WHAT TO DO:
Rewrite the entries from the very start through the line containing "What is the difference between the 价格", swapping "maximum" for "largest" and keeping everything else the same. Give back only those lines.

──────── GIVEN DATA

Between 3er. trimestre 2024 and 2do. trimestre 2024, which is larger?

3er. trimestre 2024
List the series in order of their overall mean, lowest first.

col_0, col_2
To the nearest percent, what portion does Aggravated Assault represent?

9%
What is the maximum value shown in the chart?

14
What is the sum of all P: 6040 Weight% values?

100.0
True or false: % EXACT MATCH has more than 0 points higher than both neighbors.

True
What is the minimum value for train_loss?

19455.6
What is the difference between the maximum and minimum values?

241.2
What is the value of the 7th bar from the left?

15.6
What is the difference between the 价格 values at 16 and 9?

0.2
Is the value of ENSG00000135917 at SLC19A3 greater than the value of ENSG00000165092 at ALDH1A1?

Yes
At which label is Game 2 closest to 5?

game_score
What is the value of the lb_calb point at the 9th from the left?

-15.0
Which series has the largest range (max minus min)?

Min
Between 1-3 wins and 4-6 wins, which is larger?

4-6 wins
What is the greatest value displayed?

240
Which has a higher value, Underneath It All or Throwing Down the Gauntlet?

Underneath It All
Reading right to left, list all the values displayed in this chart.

────────────────

RESULT OF THE EXERCISE:
Between 3er. trimestre 2024 and 2do. trimestre 2024, which is larger?

3er. trimestre 2024
List the series in order of their overall mean, lowest first.

col_0, col_2
To the nearest percent, what portion does Aggravated Assault represent?

9%
What is the largest value shown in the chart?

14
What is the sum of all P: 6040 Weight% values?

100.0
True or false: % EXACT MATCH has more than 0 points higher than both neighbors.

True
What is the minimum value for train_loss?

19455.6
What is the difference between the largest and minimum values?

241.2
What is the value of the 7th bar from the left?

15.6
What is the difference between the 价格 values at 16 and 9?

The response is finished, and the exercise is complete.